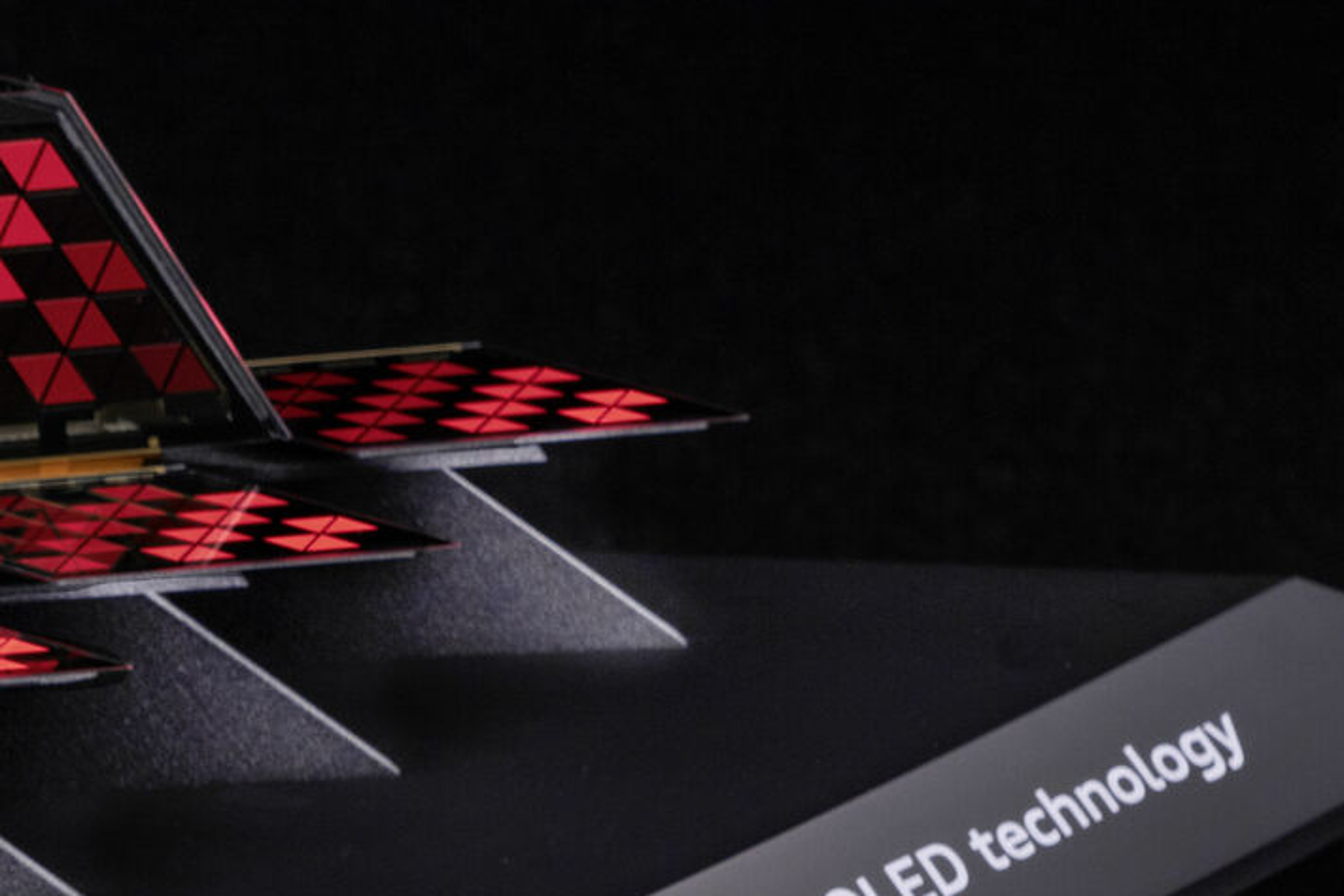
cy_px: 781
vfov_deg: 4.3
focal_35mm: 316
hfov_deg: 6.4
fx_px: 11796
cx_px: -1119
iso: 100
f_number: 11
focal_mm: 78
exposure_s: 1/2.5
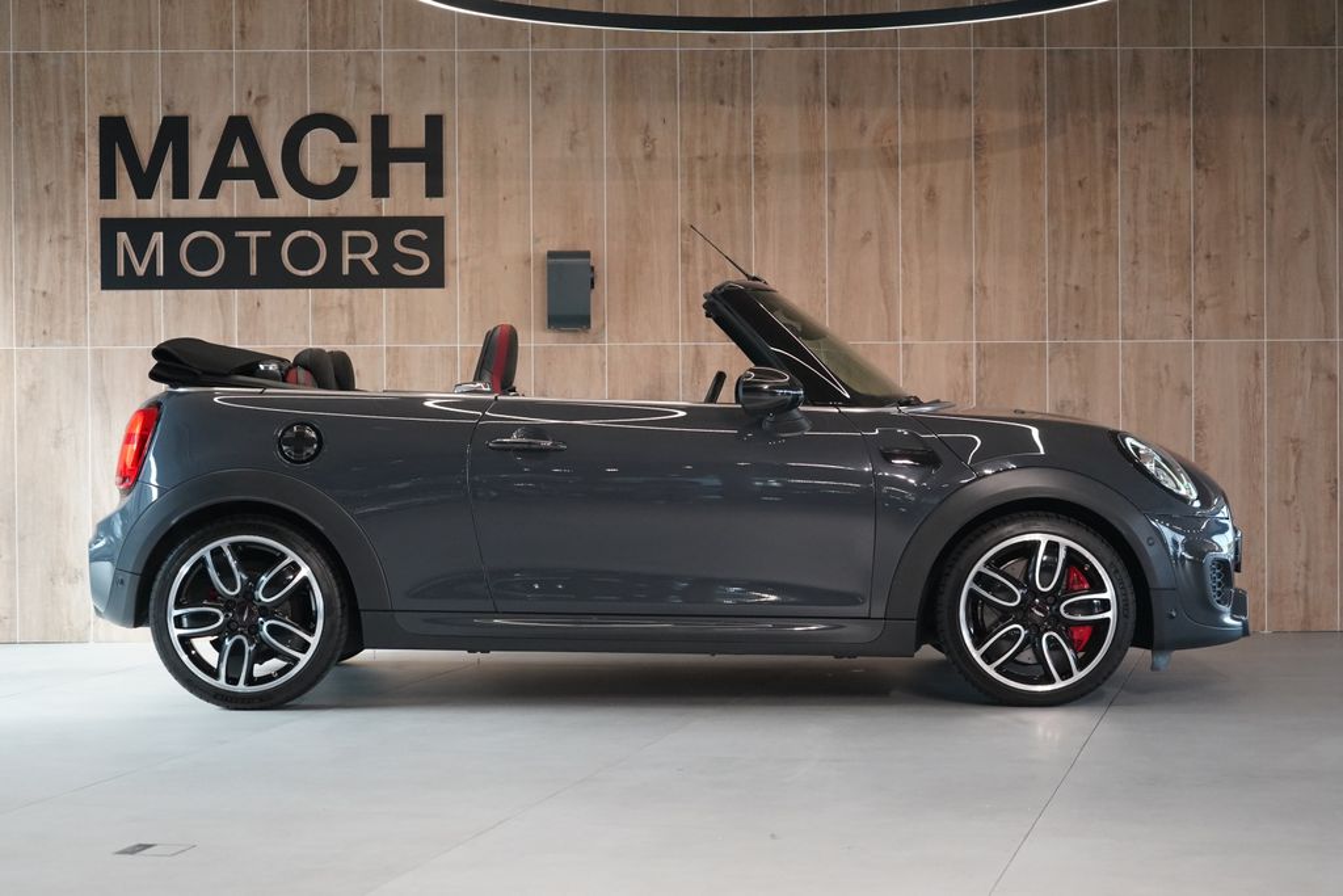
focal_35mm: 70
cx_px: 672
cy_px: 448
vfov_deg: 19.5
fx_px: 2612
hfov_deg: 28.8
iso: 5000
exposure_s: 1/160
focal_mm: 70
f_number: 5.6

******************************

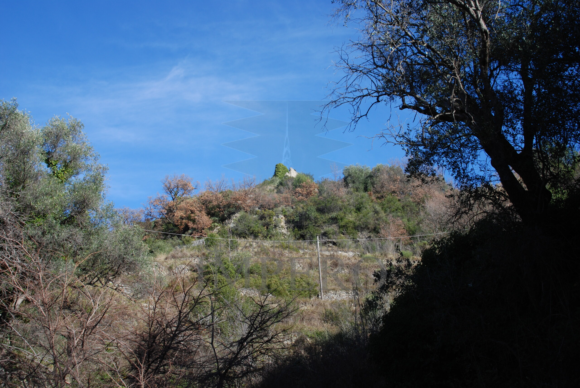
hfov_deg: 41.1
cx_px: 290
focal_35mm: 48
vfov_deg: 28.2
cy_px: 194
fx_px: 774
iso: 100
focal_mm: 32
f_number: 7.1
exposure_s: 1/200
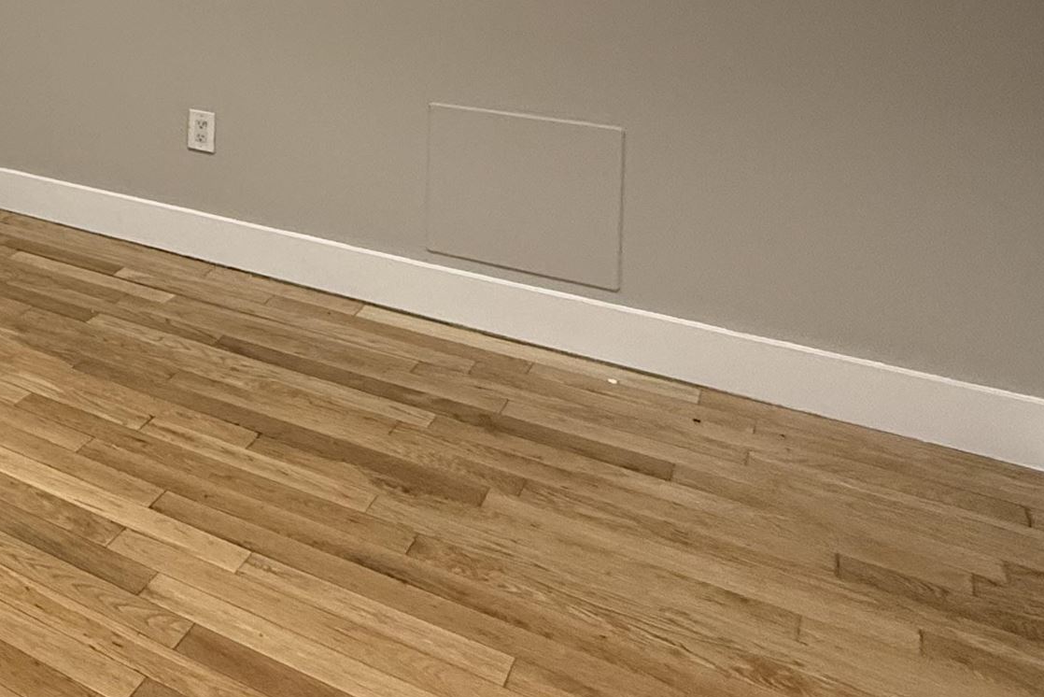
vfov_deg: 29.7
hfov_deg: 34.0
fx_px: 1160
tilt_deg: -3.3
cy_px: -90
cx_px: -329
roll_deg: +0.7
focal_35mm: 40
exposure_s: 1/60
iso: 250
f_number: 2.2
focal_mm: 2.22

******************************

Starting at the line that contains "focal_mm: 78" and ending at the line that contains "f_number: 5.6", transcribe the material above exactly, excluding pictures.

= Task response =
focal_mm: 78
exposure_s: 1/2.5
focal_35mm: 70
cx_px: 672
cy_px: 448
vfov_deg: 19.5
fx_px: 2612
hfov_deg: 28.8
iso: 5000
exposure_s: 1/160
focal_mm: 70
f_number: 5.6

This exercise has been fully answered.